A ex-escrava Harriet Tubman substituirá o ex-presidente Andrew Jackson (1829-1837) nas notas de US$ 20, no que constitui a primeira vez em que uma mulher negra figurará na moeda norte-americana, informou nesta quarta-feira (20) um funcionário do Departamento do Tesouro dos Estados Unidos.
A renovação – programada para ocorrer até 2020, centenário da conquista do voto feminino nos Estados Unidos – é resultado de uma campanha realizada pelo grupo Women on 20s (Mulheres nas Notas de 20, em tradução livre). A organização reúne ativistas que, desde o começo de 2015, pressionam o governo americano para que mulheres tenham sua representação na moeda do país, hoje integralmente ilustrada por homens. No ano passado, o grupo conduziu uma pesquisa online sobre quem deveria ser a primeira mulher a ser representada. Das 600 mil pessoas que participaram, quase 40% escolheram Tubman.
Por que substituir a foto de ex-presidente pela foto de uma escrava?
O alvo principal da campanha, a nota de US$20, antes da campanha pela inclusão de Tubman, já era alvo de questionamentos. Jackson, o sétimo presidente dos Estados Unidos, tem contra si o fato de era um defensor da escravidão e exerceu papel importante na tomada de terras de povos indígenas em território americano. Dentre os objetivos citados pela declaração do Women on 20s, encontra-se “a remoção de símbolos de ódio, intolerância e desigualdade, para permitir a igualdade que estimulará o potencial de todas as pessoas independente de gênero, raça, etnia, orientação sexual ou identidade”. Jackson deixará a parte da frente da nota, mas se manterá na face traseira, o que rendeu críticas por parte de grupos e ativistas ao Tesouro americano.
Vidas Negras Importam
Considerando o momento atual nos Estados Unidos – com o surgimento de movimentos como o Black Lives Matter (Vidas Negras Importam), que denuncia o tratamento dado a negros no país pelas forças de segurança, e o fato de o mandato do primeiro presidente negro do país, Barack Obama, se encaminhar para seu fim – a mudança na nota de US$ 20 pode ter uma simbologia muito importante, de acordo com Larson. “Representa o quanto Tubman lutou para que esse país avançasse em questões de liberdade e igualdade. Nós progredimos bastante, ainda temos um longo caminho a percorrer, mas ela realmente mudou o mundo e tê-la naquela nota vai ajudar a levar adiante uma conversa que esse país tem tido dificuldade de levar: o legado da escravidão e como nós ainda vivemos com esse legado hoje. Ela vai nos ajudar a ter essa conversa de forma mais ampla e significativa. E nós, como um povo, temos que estar incrivelmente orgulhosos”, afirma.

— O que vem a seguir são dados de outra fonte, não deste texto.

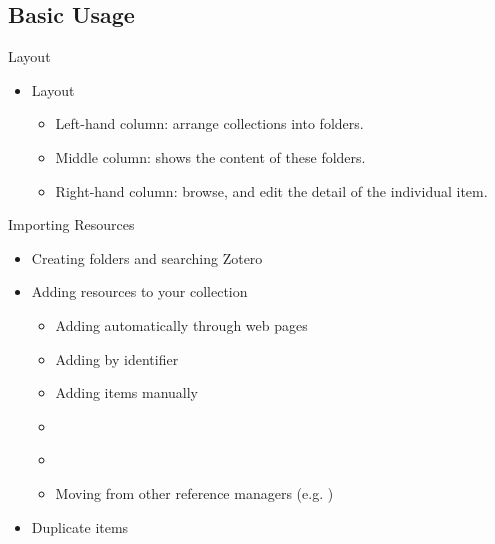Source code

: \documentclass[UTF8]{beamer}
\begin{document}
\subsection{Basic Usage}

\begin{frame}{Layout}
\begin{itemize}
\item Layout
  \begin{itemize}
  \item Left-hand column: arrange collections into folders. 
  \item Middle column: shows the content of these folders.
  \item Right-hand column: browse, and edit the detail of the individual item.
  \end{itemize}
\end{itemize}
\end{frame}

\begin{frame}{Importing Resources}
\begin{itemize}
\item Creating folders and searching Zotero
 \item Adding resources to your collection
   \begin{itemize}
   \item Adding automatically through web pages 
   \item Adding by identifier
   \item Adding items manually
   \item \href{https://www.zotero.org/support/moving_to_zotero}{\textit{\color{blue}{Importing from other reference managers}}}
   \item \href{https://www.zotero.org/blog/scan-books-into-zotero-from-your-iphone-or-ipad/}{\textit{\color{blue}{Scan Books into Zotero from Your iPhone or iPad}}} 
   \item Moving from other reference managers (e.g. \href{https://libguides.nus.edu.sg/c.php?g=145733&p=1433183}{\color{blue}{Endnote}})
  \end{itemize}
\item Duplicate items
\end{itemize}
\end{frame}
\end{document}

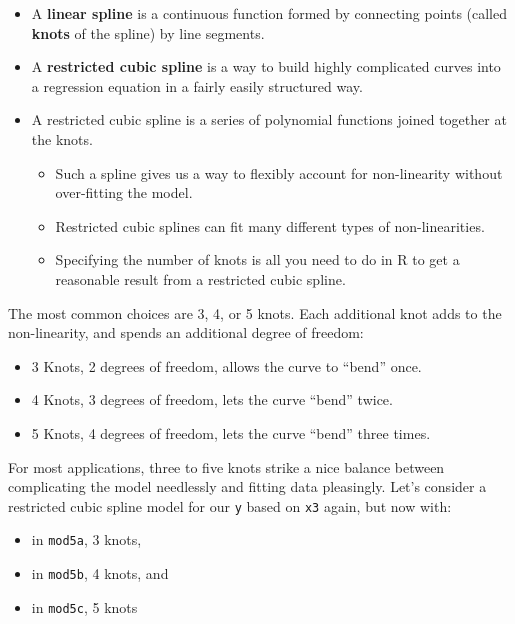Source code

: \documentclass[]{book}
\providecommand{\tightlist}{%
  \setlength{\itemsep}{0pt}\setlength{\parskip}{0pt}}
\theoremstyle{definition}
\theoremstyle{definition}
\theoremstyle{definition}
\theoremstyle{remark}
\begin{document}
\begin{itemize}
\tightlist
\item
  A \textbf{linear spline} is a continuous function formed by connecting
  points (called \textbf{knots} of the spline) by line segments.
\item
  A \textbf{restricted cubic spline} is a way to build highly
  complicated curves into a regression equation in a fairly easily
  structured way.
\item
  A restricted cubic spline is a series of polynomial functions joined
  together at the knots.

  \begin{itemize}
  \tightlist
  \item
    Such a spline gives us a way to flexibly account for non-linearity
    without over-fitting the model.
  \item
    Restricted cubic splines can fit many different types of
    non-linearities.
  \item
    Specifying the number of knots is all you need to do in R to get a
    reasonable result from a restricted cubic spline.
  \end{itemize}
\end{itemize}

The most common choices are 3, 4, or 5 knots. Each additional knot adds
to the non-linearity, and spends an additional degree of freedom:

\begin{itemize}
\tightlist
\item
  3 Knots, 2 degrees of freedom, allows the curve to ``bend'' once.
\item
  4 Knots, 3 degrees of freedom, lets the curve ``bend'' twice.
\item
  5 Knots, 4 degrees of freedom, lets the curve ``bend'' three times.
\end{itemize}

For most applications, three to five knots strike a nice balance between
complicating the model needlessly and fitting data pleasingly. Let's
consider a restricted cubic spline model for our \texttt{y} based on
\texttt{x3} again, but now with:

\begin{itemize}
\tightlist
\item
  in \texttt{mod5a}, 3 knots,
\item
  in \texttt{mod5b}, 4 knots, and
\item
  in \texttt{mod5c}, 5 knots
\end{itemize}
\end{document}
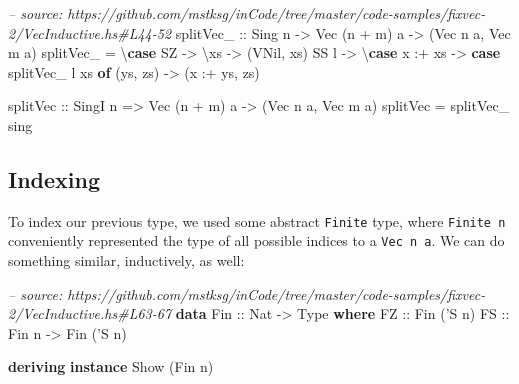 \documentclass[]{article}
\newenvironment{Shaded}{}{}
\newcommand{\KeywordTok}[1]{\textcolor[rgb]{0.00,0.44,0.13}{\textbf{#1}}}
\newcommand{\DataTypeTok}[1]{\textcolor[rgb]{0.56,0.13,0.00}{#1}}
\newcommand{\CharTok}[1]{\textcolor[rgb]{0.25,0.44,0.63}{#1}}
\newcommand{\CommentTok}[1]{\textcolor[rgb]{0.38,0.63,0.69}{\textit{#1}}}
\newcommand{\OtherTok}[1]{\textcolor[rgb]{0.00,0.44,0.13}{#1}}
\newcommand{\FunctionTok}[1]{\textcolor[rgb]{0.02,0.16,0.49}{#1}}
\newcommand{\NormalTok}[1]{#1}
\begin{document}
\begin{Shaded}
\begin{Highlighting}[]
\CommentTok{-- source: https://github.com/mstksg/inCode/tree/master/code-samples/fixvec-2/VecInductive.hs#L44-52}
\OtherTok{splitVec_ ::} \DataTypeTok{Sing}\NormalTok{ n }\OtherTok{->} \DataTypeTok{Vec}\NormalTok{ (n }\FunctionTok{+}\NormalTok{ m) a }\OtherTok{->}\NormalTok{ (}\DataTypeTok{Vec}\NormalTok{ n a, }\DataTypeTok{Vec}\NormalTok{ m a)}
\NormalTok{splitVec_ }\FunctionTok{=}\NormalTok{ \textbackslash{}}\KeywordTok{case}
    \DataTypeTok{SZ}   \OtherTok{->}\NormalTok{ \textbackslash{}xs }\OtherTok{->}\NormalTok{ (}\DataTypeTok{VNil}\NormalTok{, xs)}
    \DataTypeTok{SS}\NormalTok{ l }\OtherTok{->}\NormalTok{ \textbackslash{}}\KeywordTok{case}
\NormalTok{      x }\FunctionTok{:+}\NormalTok{ xs }\OtherTok{->} \KeywordTok{case}\NormalTok{ splitVec_ l xs }\KeywordTok{of}
\NormalTok{        (ys, zs) }\OtherTok{->}\NormalTok{ (x }\FunctionTok{:+}\NormalTok{ ys, zs)}


\OtherTok{splitVec ::} \DataTypeTok{SingI}\NormalTok{ n }\OtherTok{=>} \DataTypeTok{Vec}\NormalTok{ (n }\FunctionTok{+}\NormalTok{ m) a }\OtherTok{->}\NormalTok{ (}\DataTypeTok{Vec}\NormalTok{ n a, }\DataTypeTok{Vec}\NormalTok{ m a)}
\NormalTok{splitVec }\FunctionTok{=}\NormalTok{ splitVec_ sing}
\end{Highlighting}
\end{Shaded}

\subsection{Indexing}\label{indexing-1}

To index our previous type, we used some abstract \texttt{Finite} type, where
\texttt{Finite\ n} conveniently represented the type of all possible indices to
a \texttt{Vec\ n\ a}. We can do something similar, inductively, as well:

\begin{Shaded}
\begin{Highlighting}[]
\CommentTok{-- source: https://github.com/mstksg/inCode/tree/master/code-samples/fixvec-2/VecInductive.hs#L63-67}
\KeywordTok{data} \DataTypeTok{Fin}\OtherTok{ ::} \DataTypeTok{Nat} \OtherTok{->} \DataTypeTok{Type} \KeywordTok{where}
    \DataTypeTok{FZ}\OtherTok{ ::} \DataTypeTok{Fin}\NormalTok{ (}\CharTok{'S n)}
    \DataTypeTok{FS}\OtherTok{ ::} \DataTypeTok{Fin}\NormalTok{ n }\OtherTok{->} \DataTypeTok{Fin}\NormalTok{ (}\CharTok{'S n)}


\KeywordTok{deriving} \KeywordTok{instance} \DataTypeTok{Show}\NormalTok{ (}\DataTypeTok{Fin}\NormalTok{ n)}
\end{Highlighting}
\end{Shaded}
\end{document}
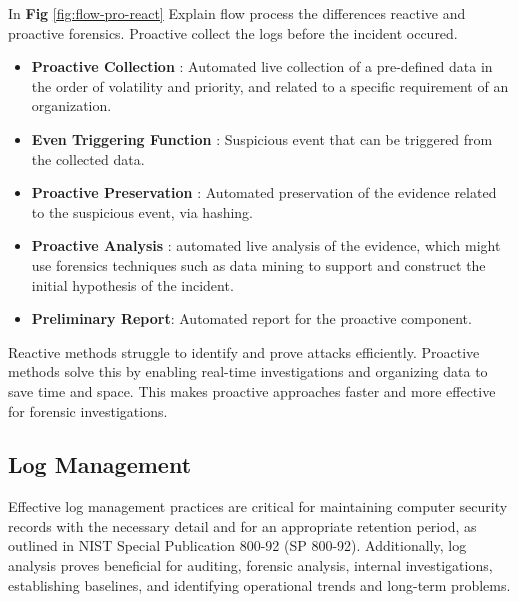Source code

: In \textbf{Fig} \ref{fig:flow-pro-react} Explain flow process the differences reactive and proactive forensics. Proactive collect the logs before the incident occured.

\begin{itemize}
    \item \textbf{Proactive Collection} : Automated live collection of a pre-defined data in the order
of volatility and priority, and related to a specific requirement of an organization.
    \item \textbf{Even Triggering Function} : Suspicious event that can be triggered from the
collected data.
    \item \textbf{Proactive Preservation} : Automated preservation of the evidence related to the
suspicious event, via hashing.
    \item \textbf{Proactive Analysis} : automated live analysis of the evidence, which might use
forensics techniques such as data mining to support and construct the initial
hypothesis of the incident.
    \item \textbf{Preliminary Report}: Automated report for the proactive component. 
\end{itemize}

Reactive methods struggle to identify and prove attacks efficiently. Proactive methods solve this by enabling real-time investigations and organizing data to save time and space. This makes proactive approaches faster and more effective for forensic investigations\cite{SPNFFb16}.
\subsection{Log Management} Effective log management practices are critical for maintaining computer security records with the necessary detail and for an appropriate retention period, as outlined in NIST Special Publication 800-92 (SP 800-92). Additionally, log analysis proves beneficial for auditing, 
forensic analysis, internal investigations, establishing baselines, and identifying operational trends and long-term problems. \cite{kentnist800922006guide}

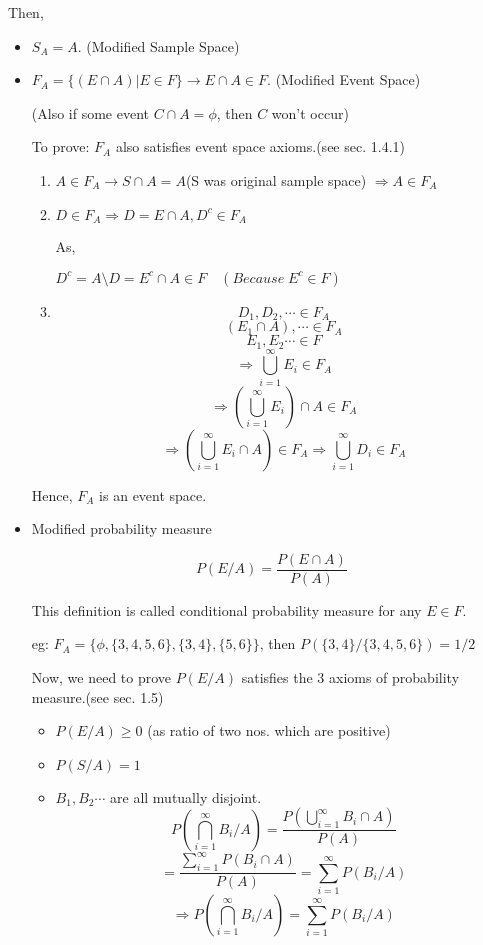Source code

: \documentclass{article}
\begin{document}
Then,
\begin{itemize}
    \item $S_A = A$. (Modified Sample Space)

    \item $F_A = \{ (E \cap A) | E \in F \} \rightarrow E \cap A \in F$. (Modified Event Space)

    (Also if some event $C \cap A = \phi $, then $C$ won't occur)



    To prove: $F_A$ also satisfies event space axioms.(see sec. 1.4.1)

    \begin{enumerate}
        \item $A \in F_A \rightarrow S\cap A = A$(S was original sample space)
        $\Rightarrow A \in F_A$

        \item $D \in F_A \Rightarrow D = E \cap A, D^c \in F_A$

        As,

        $D^c = A \setminus D= E^c \cap A \in F \quad(Because\;  E^c \in F)$

        \item $$D_1,D_2,\cdots \in F_A$$
        $$ (E_1 \cap A), \cdots \in F_A$$
        $$ E_1, E_2 \cdots \in F$$
        $$  \Rightarrow \bigcup_{i=1}^{\infty} E_i \in F_A$$
        $$ \Rightarrow  (\bigcup_{i=1}^{\infty} E_i) \cap A \in F_A$$
        $$\Rightarrow  (\bigcup_{i=1}^{\infty} E_i \cap A) \in F_A \Rightarrow  \bigcup_{i=1}^{\infty} D_i \in F_A$$

    \end{enumerate}
    Hence, $F_A$ is an event space.

    \item Modified probability measure

    $$ P(E/A)= \frac{P(E \cap A)}{P(A)}$$

    This definition is called conditional probability measure for any $E \in F$.

    eg:
    $ F_A = \{ \phi, \{3,4,5,6\}, \{ 3,4\}, \{5,6\} \}$, then $P(\{ 3,4\} / \{3,4,5,6\})=1/2$

    Now, we need to prove $ P(E/A)$  satisfies the 3 axioms of probability measure.(see sec. 1.5)
    \begin{itemize}
        \item $ P(E/A) \geq 0$ (as ratio of two nos. which are positive)
        \item $ P(S/A)=1$
        \item $ B_1, B_2 \cdots$ are all mutually disjoint.
        $$ P(\bigcap_{i=1}^{\infty} B_i /A) = \frac{ P(\bigcup_{i=1}^{\infty} B_i \cap A)}{P(A)}$$
        $$ =\frac{\sum_{i=1}^{\infty} P(B_i \cap A)}{P(A)} = \sum_{i=1}^{\infty} P(B_i /A)$$
        $$  \Rightarrow P(\bigcap_{i=1}^{\infty} B_i /A) = \sum_{i=1}^{\infty} P(B_i /A)$$
    \end{itemize}
\end{itemize}
\end{document}
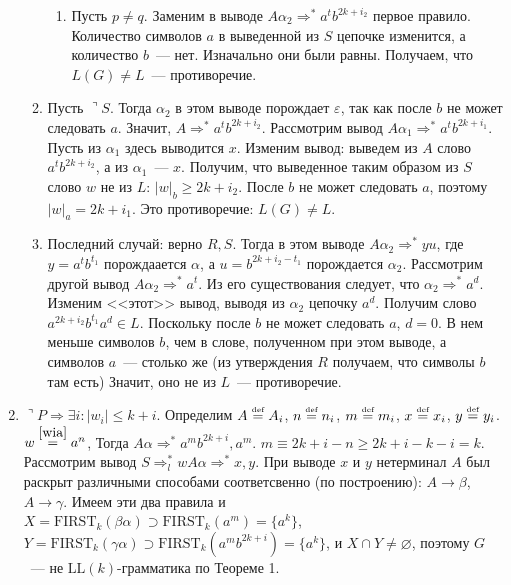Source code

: \documentclass[a4paper]{article}
\def\eqdef{\overset{\mbox{\tiny def}}{=}}
\def\first{\mathrm{ FIRST} }
\def\LL{{\mathrm{LL}}}
\begin{document}
\begin{enumerate}
\begin{enumerate}
\begin{enumerate}
\item Пусть $p\neq q$. Заменим в выводе $A\alpha_2\Rightarrow^* a^tb^{2k+i_2}$ первое правило. Количество символов $a$ в выведенной из $S$ цепочке изменится, а количество $b$~--- нет. Изначально они были равны. Получаем, что $L(G)\neq L$~--- противоречие.
\end{enumerate}
\item Пусть $\urcorner S$. Тогда $\alpha_2$ в этом выводе порождает $\varepsilon$, так как после $b$ не может следовать $a$. Значит, $A\Rightarrow^*a^tb^{2k+i_2}$. Рассмотрим вывод $A\alpha_1\Rightarrow^* a^tb^{2k+i_1}$. Пусть из $\alpha_1$ здесь выводится $x$. Изменим вывод: выведем из $A$ слово $a^tb^{2k+i_2}$, а из $\alpha_1$~--- $x$. Получим, что выведенное таким образом из $S$ слово $w$ не из $L$: $|w|_b\geqslant 2k+i_2$. После $b$ не может следовать $a$, поэтому $|w|_a=2k+i_1$. Это противоречие: $L(G)\neq L$.
\item Последний случай: верно $R, S$. Тогда в этом выводе $A\alpha_2\Rightarrow^* yu$, где $y=a^tb^{t_1}$ порождаается $\alpha$, а $u=b^{2k+i_2-t_1}$ порождается $\alpha_2$. Рассмотрим другой вывод $A\alpha_2\Rightarrow^* a^t$. Из его существования следует, что $\alpha_2\Rightarrow^*a^d$. Изменим <<этот>> вывод, выводя из $\alpha_2$ цепочку $a^d$. Получим слово $a^{2k+i_2}b^{t_1}a^d\in L$. Поскольку после $b$ не может следовать $a$, $d=0$. В нем меньше символов $b$, чем в слове, полученном при этом выводе, а символов $a$~--- столько же (из утверждения $R$ получаем, что символы $b$ там есть) Значит, оно не из $L$~--- противоречие.
\end{enumerate}
\item $\urcorner P\Rightarrow\exists i\colon |w_i|\leqslant k+i$. Определим $A\eqdef A_i$, $n\eqdef n_i$, $m\eqdef m_i$, $x\eqdef x_i$, $y\eqdef y_i$. $w\overset{\ref{wia}}{=}a^n$, Тогда $A\alpha\Rightarrow^* a^{m}b^{2k+i},a^{m}$. $m\equiv 2k+i-n\geqslant 2k+i-k-i=k$. Рассмотрим вывод $S\Rightarrow^*_l wA\alpha\Rightarrow^* x,y$. При выводе $x$ и $y$ нетерминал $A$ был раскрыт различными способами соответсвенно (по построению): $A\to\beta$, $A\to\gamma$. Имеем эти два правила и $X=\first_k(\beta\alpha)\supset \first_k(a^{m})=\{a^k\}$, $Y=\first_k(\gamma\alpha)\supset\first_k(a^{m}b^{2k+i})=\{a^k\}$, и $X\cap Y\neq\varnothing$, поэтому $G$~--- не $\LL(k)$-грамматика по Теореме 1.
\end{enumerate}
\end{document}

Harriet Tubman é considerada ícone por lutar pelo abolicionismo
Nascida na escravidão, Tubman não só conseguiu se libertar como capitaneou missões que levaram à libertação de dezenas de escravos. Harriet Tubman nasceu em Maryland, estado localizado entre o sudeste e o noroeste americano, na década de 1820. Como escrava, aos seis anos começou a trabalhar como servente doméstica. Aos 13, foi enviada para trabalhar nos campos da fazenda onde vivia. Ela viu suas irmãs serem vendidas, os pais idosos trabalharem como escravos e carregou por toda a vida marcas físicas da escravidão: além das cicatrizes deixadas por chicotes, ela ganhou uma deficiência permanente depois de receber uma forte pancada na cabeça, desferida por um feitor e destinada a outro escravo a quem Harriet tentava defender – ela nunca se recuperou completamente e como consequência, por vezes caia em sono profundo sem querer.
Nos Estados Unidos, ela se tornou mais conhecida por sua participação durante a Guerra Civil Americana (1861-1865). Kate Larson, historiadora e autora da biografia Bound for the Promised Land – Harriet Tubman: portrait of an American Hero (Destinada à Terra Prometida – Harriet Tubman: retrato de uma heroína americana, em tradução livre), qualifica Harriet como um “camaleão” – ela atuou como professora, cozinheira e espiã, conectando as tropas da União com redes de informações de escravos. “Ela é lembrada por sua determinação nas Rotas Subterrâneas, não só para se libertar, mas voltar diversas vezes para resgatar sua família e amigos, pondo sua vida em grande risco”, afirma Larson. “Muito poucas pessoas fizeram isso, e Tubman não o fez uma ou duas vezes, mas 13 vezes. Ela enfrentou a possibilidade de ser morta muitas vezes, quase foi capturada muitas vezes e continuou lutando contra a escravidão a cada momento que pôde. Ela nunca desistiu, ela continuava em frente”, diz a autora. Embora tenha tido um papel ativo, Tubman levaria 30 anos para conseguir do governo americano a pensão que lhe era de direito como “veterana” da Guerra Civil.